O Chamado,
de Gore Verbinski

The ring, EUA, 2002


O Chamado não faz o menor sentido. Até aí, nada demais. Quantos filmes não fazem, por assim dizer e de forma racional, "o menor sentido", e mexem conosco. O problema é que O Chamado se estrutura todo em torno de uma obsessão em fazer sentido. Em pegar o que causa medo, o sobrenatural, e torná-lo foco de uma investigação de fundo criminal-psicanalítico, onde no final tudo fará sentido. Só que, quando completa a sua resposta ao enigma (que é uma resposta moralista e banal, mas é uma resposta), o filme joga ela no lixo em troca de uma reviravoltazinha final, como anda na moda em Hollywood, um susto barato, que tira todo e qualquer sentido que o filme possa ter tido até então. Se toda a validade do que assistimos até então é esgotada, fica a constatação: o filme mesmo não se leva a sério. Porque deveríamos nós então fazê-lo?

Não, aliás, que o que víssemos até esse final tivesse muito interesse: O Chamado parece prova de carteira de motorista, onde um aplicado aluno tenta mostrar obsessivamente que sabe dirigir... um filme de suspense. Cada cena parece estudada para mostrar domínio de ângulos, climas, movimentos de câmera... muito barulho por nada. Verbinski, diretor absolutamente de aluguel e sem qualquer estilo próprio, resolve aqui chupar tudo da cartilha milionária de M. Night Shyamalan (o fundo sobrenatural, a presença de um garotinho sinistro, uma fantasma-criança, a fotografia extremamente contrastada e quase anti-natural, os movimentos de câmera e enquadramentos), sem contudo ter entendido nenhum dos filmes dele, pois deixa de fora os jogos de sentido com as convenções de gênero, a preocupação com um universo onde as regras do filme façam parte de uma concepção maior que rege os personagens, ou até mesmo a capacidade de criar alguma transcendência com suas "imagens sobrenaturais". Estas imagens, diga-se, são especialmente risíveis.
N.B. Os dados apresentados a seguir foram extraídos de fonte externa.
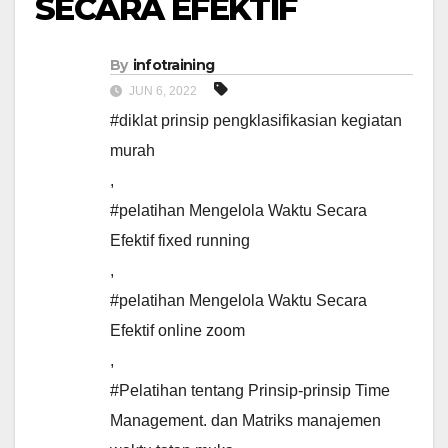
SECARA EFEKTIF
By
infotraining
JUN 6, 2022
#diklat prinsip pengklasifikasian kegiatan
murah
,
#pelatihan Mengelola Waktu Secara
Efektif fixed running
,
#pelatihan Mengelola Waktu Secara
Efektif online zoom
,
#Pelatihan tentang Prinsip-prinsip Time
Management. dan Matriks manajemen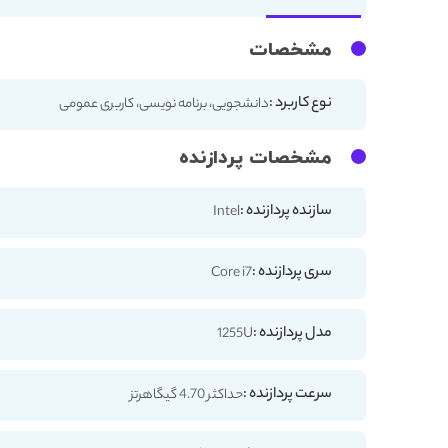
مشخصات
نوع کاربرد :
دانشجویی، برنامه نویسی، کاربری عمومی
مشخصات پردازنده
سازنده پردازنده :
Intel
سری پردازنده :
Core i7
مدل پردازنده :
1255U
سرعت پردازنده :
حداکثر 4.70 گیگاهرتز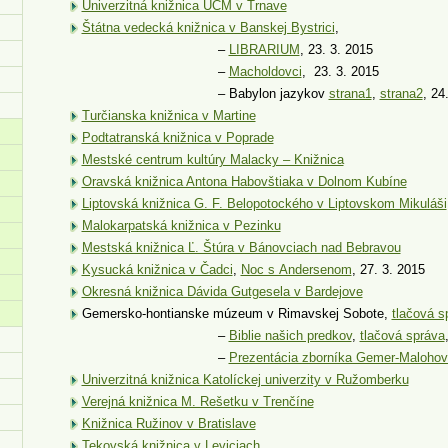
Univerzitná knižnica UCM v Trnave
Štátna vedecká knižnica v Banskej Bystrici
,
–
LIBRARIUM
, 23. 3. 2015
–
Macholdovci
, 23. 3. 2015
– Babylon jazykov
strana1
,
strana2
, 24
Turčianska knižnica v Martine
Podtatranská knižnica v Poprade
Mestské centrum kultúry Malacky – Knižnica
Oravská knižnica Antona Habovštiaka v Dolnom Kubíne
Liptovská knižnica G. F. Belopotockého v Liptovskom Mikuláši
Malokarpatská knižnica v Pezinku
Mestská knižnica Ľ. Štúra v Bánovciach nad Bebravou
Kysucká knižnica v Čadci
,
Noc s Andersenom
, 27. 3. 2015
Okresná knižnica Dávida Gutgesela v Bardejove
Gemersko-hontianske múzeum v Rimavskej Sobote,
tlačová 
–
Biblie našich predkov
,
tlačová správa
–
Prezentácia zborníka Gemer-Malohov
Univerzitná knižnica Katolíckej univerzity v Ružomberku
Verejná knižnica M. Rešetku v Trenčíne
Knižnica Ružinov v Bratislave
Tekovská knižnica v Leviciach
,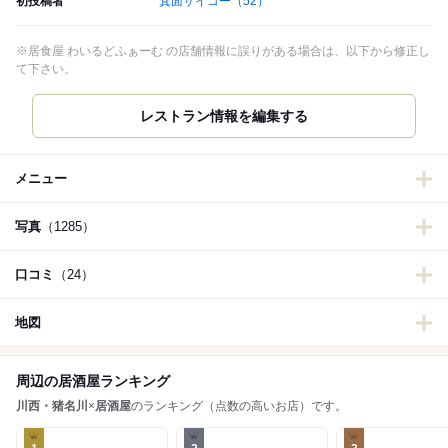
初投稿者
箕面サイコー
（52）
※居食屋 わいるどふぁーむ の店舗情報に誤りがある場合は、以下から修正し
て下さい。
レストラン情報を編集する
メニュー
写真
（1285）
口コミ
（24）
地図
周辺の居酒屋ランキング
川西・猪名川
×
居酒屋
のランキング（点数の高いお店）です。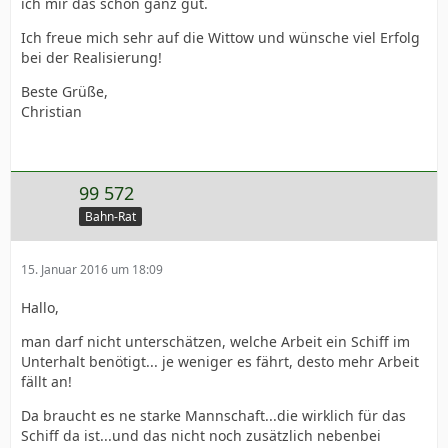
ich mir das schon ganz gut.
Ich freue mich sehr auf die Wittow und wünsche viel Erfolg
bei der Realisierung!
Beste Grüße,
Christian
99 572
Bahn-Rat
15. Januar 2016 um 18:09
Hallo,
man darf nicht unterschätzen, welche Arbeit ein Schiff im
Unterhalt benötigt... je weniger es fährt, desto mehr Arbeit
fällt an!
Da braucht es ne starke Mannschaft...die wirklich für das
Schiff da ist...und das nicht noch zusätzlich nebenbei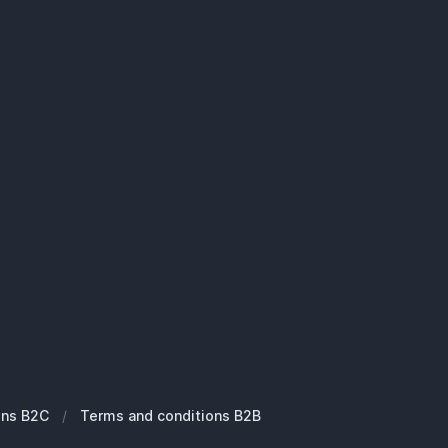
ons B2C
/
Terms and conditions B2B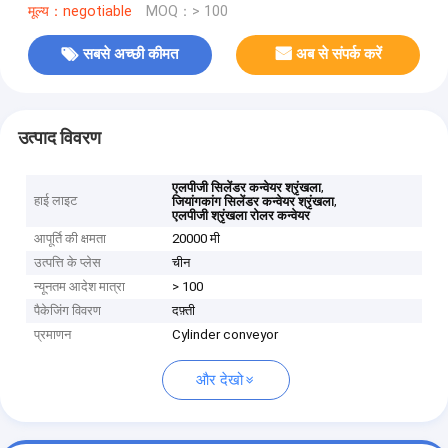
मूल्य：negotiable
MOQ：> 100
सबसे अच्छी कीमत
अब से संपर्क करें
उत्पाद विवरण
,
एलपीजी सिलेंडर कन्वेयर श्रृंखला
हाई लाइट
,
जियांगकांग सिलेंडर कन्वेयर श्रृंखला
एलपीजी श्रृंखला रोलर कन्वेयर
आपूर्ति की क्षमता
20000 मी
उत्पत्ति के प्लेस
चीन
न्यूनतम आदेश मात्रा
> 100
पैकेजिंग विवरण
दफ़्ती
प्रमाणन
Cylinder conveyor
और देखो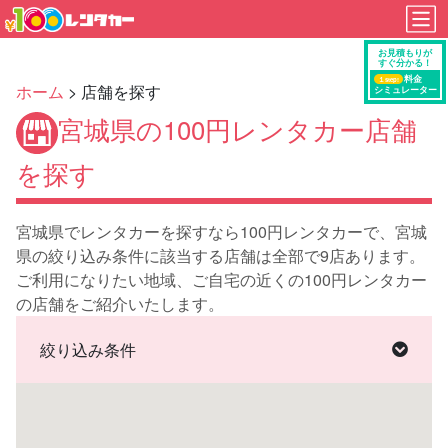
ホーム
> 店舗を探す
宮城県の100円レンタカー店舗
を探す
宮城県でレンタカーを探すなら100円レンタカーで、宮城
県の絞り込み条件に該当する店舗は全部で9店あります。
ご利用になりたい地域、ご自宅の近くの100円レンタカー
の店舗をご紹介いたします。
絞り込み条件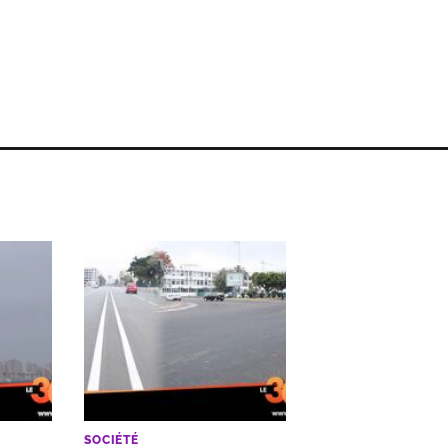
SOCIÉTÉ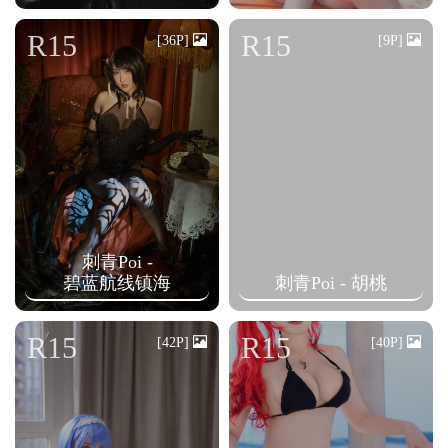
R15
R15
[36P]
[9P]
刺青Poi -
碧蓝航线镇海
刺青Poi - 胡桃
R15
R15
[42P]
[40P]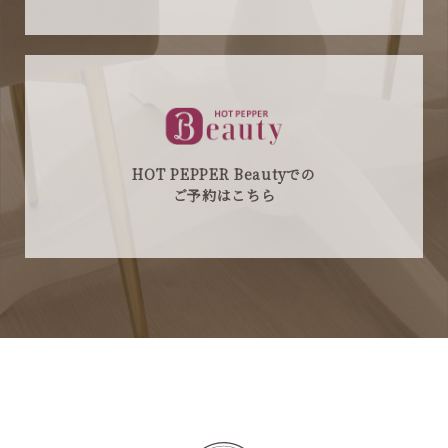
HOT PEPPER Beautyでの
ご予約はこちら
A árvore avermelhada, o conteúdo da fita que mata as pessoas, a fantasma engatinhando para fora da tevê, os desenhos, tudo parece vir de um catálogo genérico de "imagens assustadoras", usado sem qualquer critério.

O Chamado é, antes de tudo, a demonstração da capacidade de Hollywood pegar uma obra bem sucedida e interessante (no caso, O Sexto Sentido) e torná-la um molde onde se pode encaixar qualquer outra história, desde que realizada por um competente copista que domine os meios de filmagem. E tornar este filme, também, num enorme sucesso. Ainda que para isso prescinda de qualquer originalidade, coerência interna ou inteligência. Esse sim é o grande segredo de O Chamado.